大饥荒的发生(上)
关于大饥荒发生的原因,目前已有许多说法,例如“灾害”、“高征购”、“吃食堂”等等,对于若干局部的或地区性的问题,也有了不少的分析。但大跃进是一整块,一有全有,没有一个因素是孤立的可以忽略的。它的关注点也集中在国家与社会的关系,既不是只盯着政府(政策)一面,也不是仅仅关注其以下一层(如村庄内)。它既不是纯政治史的,也不应仅仅是纯社会史的研究对象。作为一个“事件”,它又不是偶然的或可有可无的,而自有其来龙去脉。本文即是对大跃进和大饥荒研究的一个“综合”,虽不能“一视同仁”,却争取把有关的各因素予以梳理,把它们放在一个合适的位置上,以为其后的研究提供一个框架,藉此了解大跃进“是什么”,和大饥荒“何以”发生?
在一项研究的开始,就把它的发生、发展,以及所有那些来龙去脉都说个清楚,这怕不是一个明智的选择。但它似乎又有某种必要。初看起来,问题不是明摆在那里吗?“灾害”、“还债”、“高征购”、“吃食堂”,……就是它们导致了大饥荒。不错,这些可能都是重要的原因。在这一件事里,可以说没有一个因素是完全孤立的可以忽视的。它们是一整块,一有全有。1 单单讲哪一两条,可能都不足以说明问题。历史学家黄仁宇曾经指出:研究中国,在分析之前应该先有一个综合。我相信它也适用于此,否则,还不知道大跃进“是什么”,一上来就陷入一些具体的分析之中,可能正是研究的大忌。因此,我们或有必要做一个初步的尝试,展宽视角,看看都发生了一些什么,而把事情终于推到了这一地步?

————

把上面这段讲大饥荒成因的文字从头到尾一字不改地抄下来。

### 给出的资料
————

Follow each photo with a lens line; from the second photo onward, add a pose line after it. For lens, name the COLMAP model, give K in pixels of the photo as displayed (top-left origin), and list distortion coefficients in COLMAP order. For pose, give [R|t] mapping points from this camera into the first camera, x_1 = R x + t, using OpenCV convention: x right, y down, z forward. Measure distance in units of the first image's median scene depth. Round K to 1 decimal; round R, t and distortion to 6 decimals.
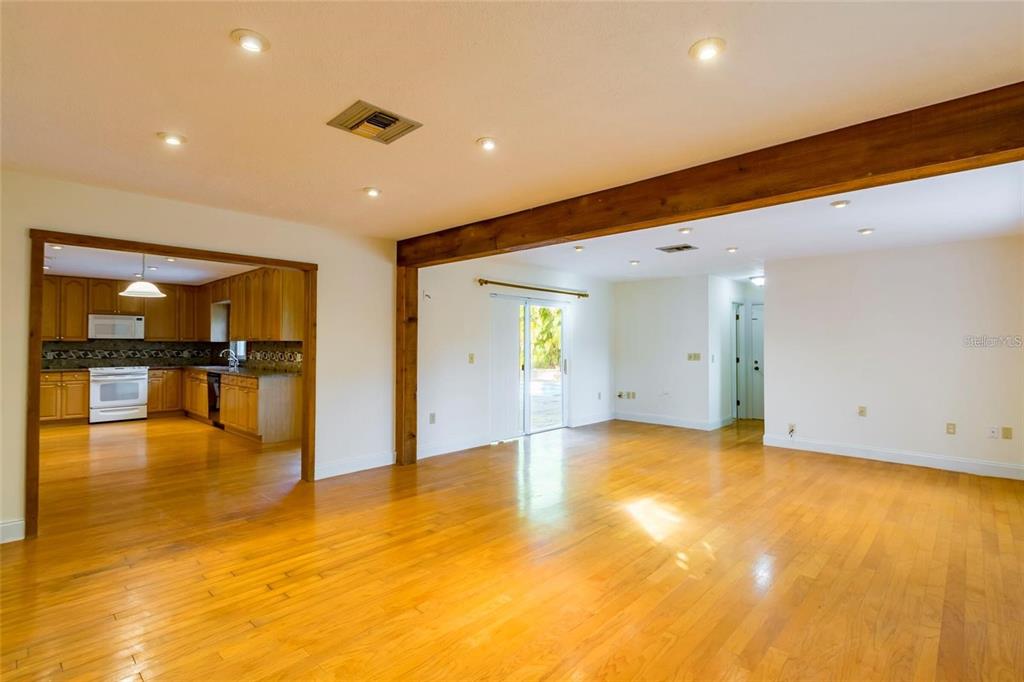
lens RADIAL K [[481.5, 0, 512.0], [0, 481.5, 341.0], [0, 0, 1]] dist [0.037056, -0.028247]
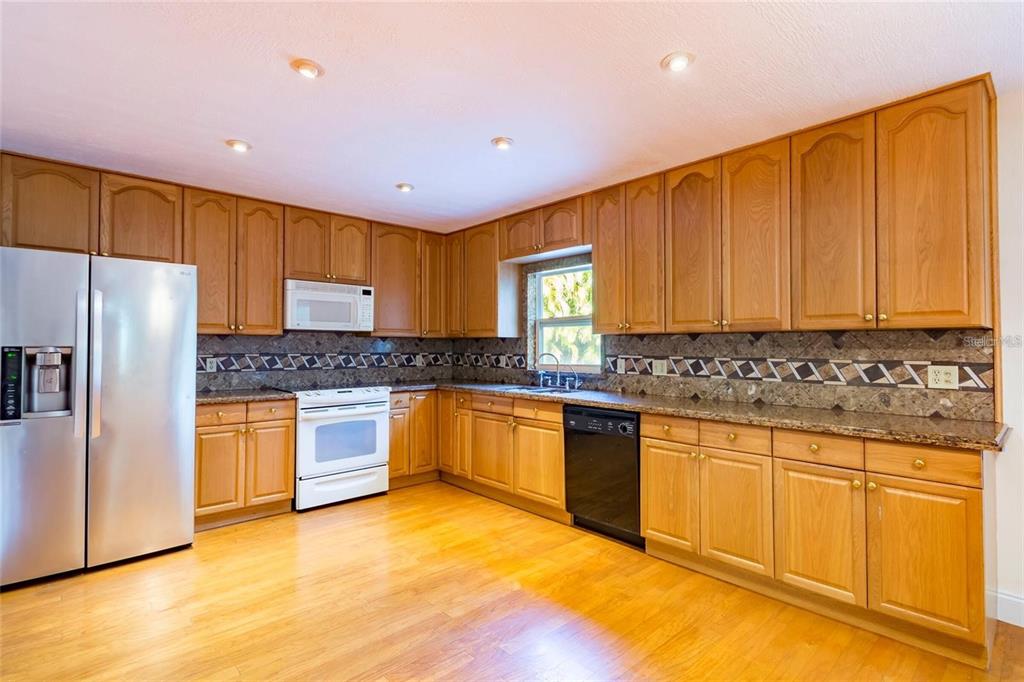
lens RADIAL K [[496.6, 0, 512.0], [0, 496.6, 341.0], [0, 0, 1]] dist [0.002423, 0.001080]
pose [[0.997505, -0.000388, -0.070593, -0.605153], [0.000089, 0.999991, -0.004227, 0.008260], [0.070594, 0.004210, 0.997496, 0.520121]]
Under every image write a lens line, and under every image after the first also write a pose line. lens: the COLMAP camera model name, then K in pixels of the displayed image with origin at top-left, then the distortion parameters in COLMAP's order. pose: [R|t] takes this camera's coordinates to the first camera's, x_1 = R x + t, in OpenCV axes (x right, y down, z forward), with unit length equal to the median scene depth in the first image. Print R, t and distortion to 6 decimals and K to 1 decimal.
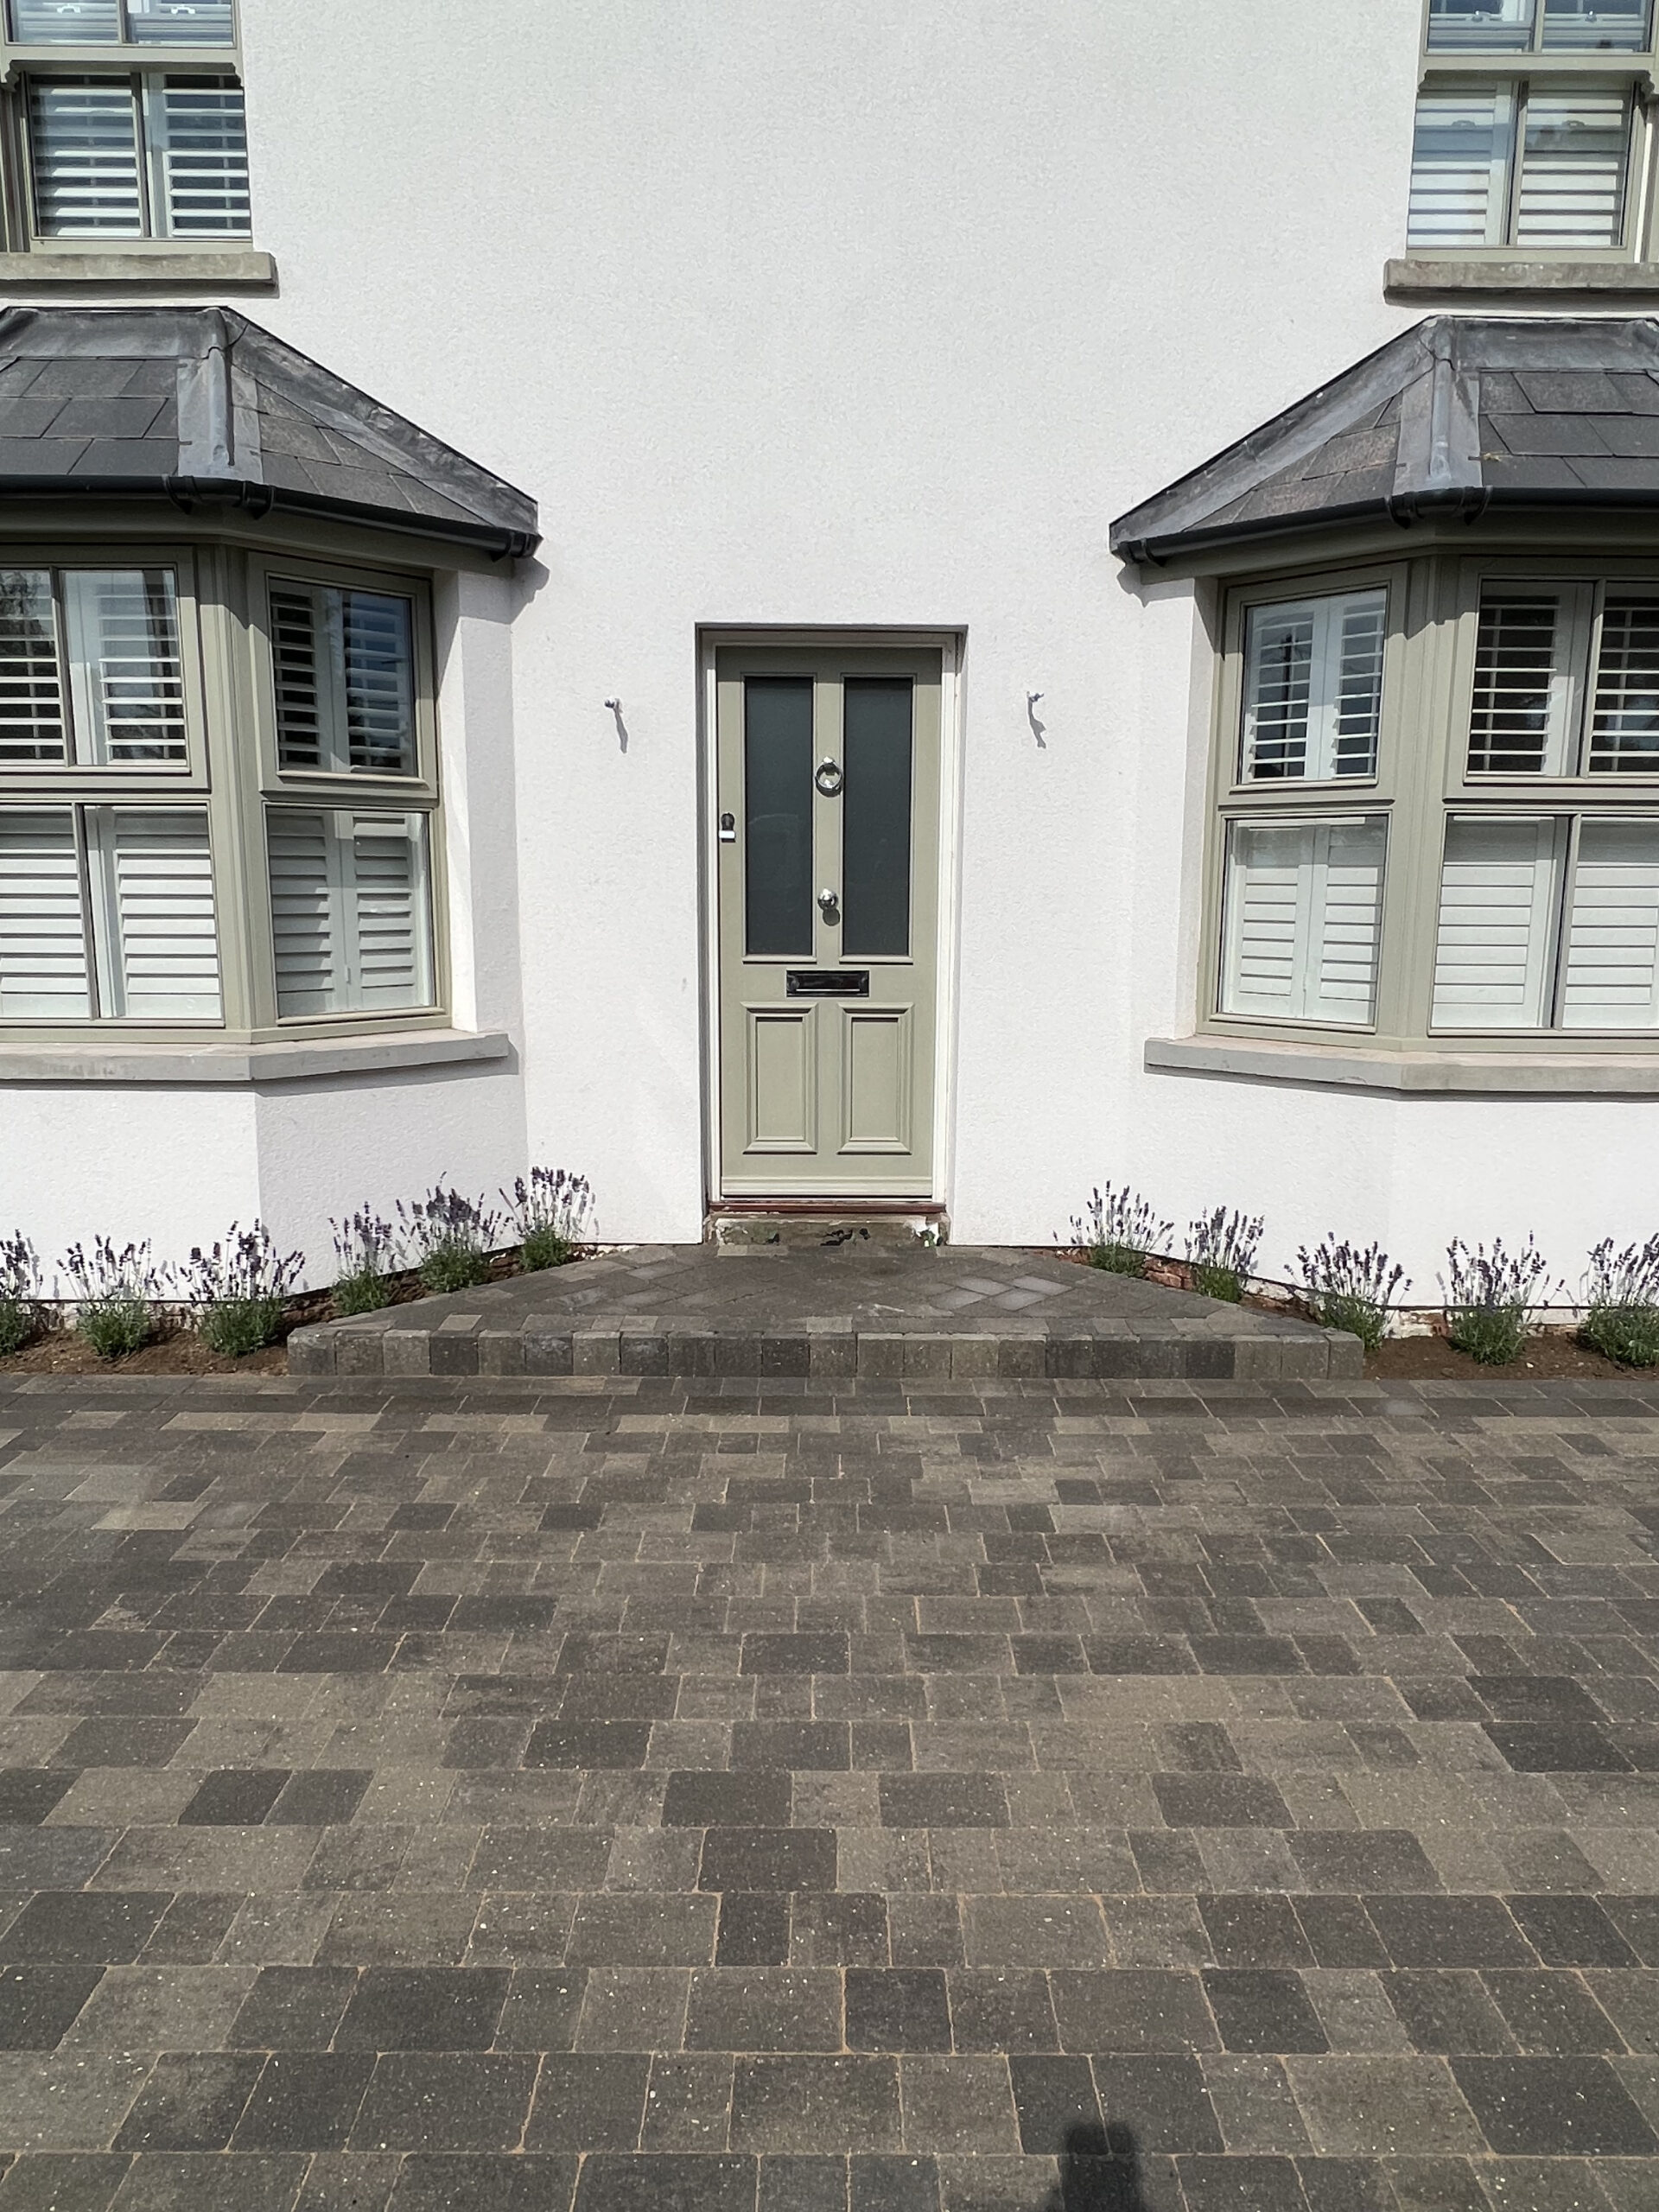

————

### 回答
大饥荒的发生(上)
关于大饥荒发生的原因,目前已有许多说法,例如“灾害”、“高征购”、“吃食堂”等等,对于若干局部的或地区性的问题,也有了不少的分析。但大跃进是一整块,一有全有,没有一个因素是孤立的可以忽略的。它的关注点也集中在国家与社会的关系,既不是只盯着政府(政策)一面,也不是仅仅关注其以下一层(如村庄内)。它既不是纯政治史的,也不应仅仅是纯社会史的研究对象。作为一个“事件”,它又不是偶然的或可有可无的,而自有其来龙去脉。本文即是对大跃进和大饥荒研究的一个“综合”,虽不能“一视同仁”,却争取把有关的各因素予以梳理,把它们放在一个合适的位置上,以为其后的研究提供一个框架,藉此了解大跃进“是什么”,和大饥荒“何以”发生?
在一项研究的开始,就把它的发生、发展,以及所有那些来龙去脉都说个清楚,这怕不是一个明智的选择。但它似乎又有某种必要。初看起来,问题不是明摆在那里吗?“灾害”、“还债”、“高征购”、“吃食堂”,……就是它们导致了大饥荒。不错,这些可能都是重要的原因。在这一件事里,可以说没有一个因素是完全孤立的可以忽视的。它们是一整块,一有全有。1 单单讲哪一两条,可能都不足以说明问题。历史学家黄仁宇曾经指出:研究中国,在分析之前应该先有一个综合。我相信它也适用于此,否则,还不知道大跃进“是什么”,一上来就陷入一些具体的分析之中,可能正是研究的大忌。因此,我们或有必要做一个初步的尝试,展宽视角,看看都发生了一些什么,而把事情终于推到了这一地步?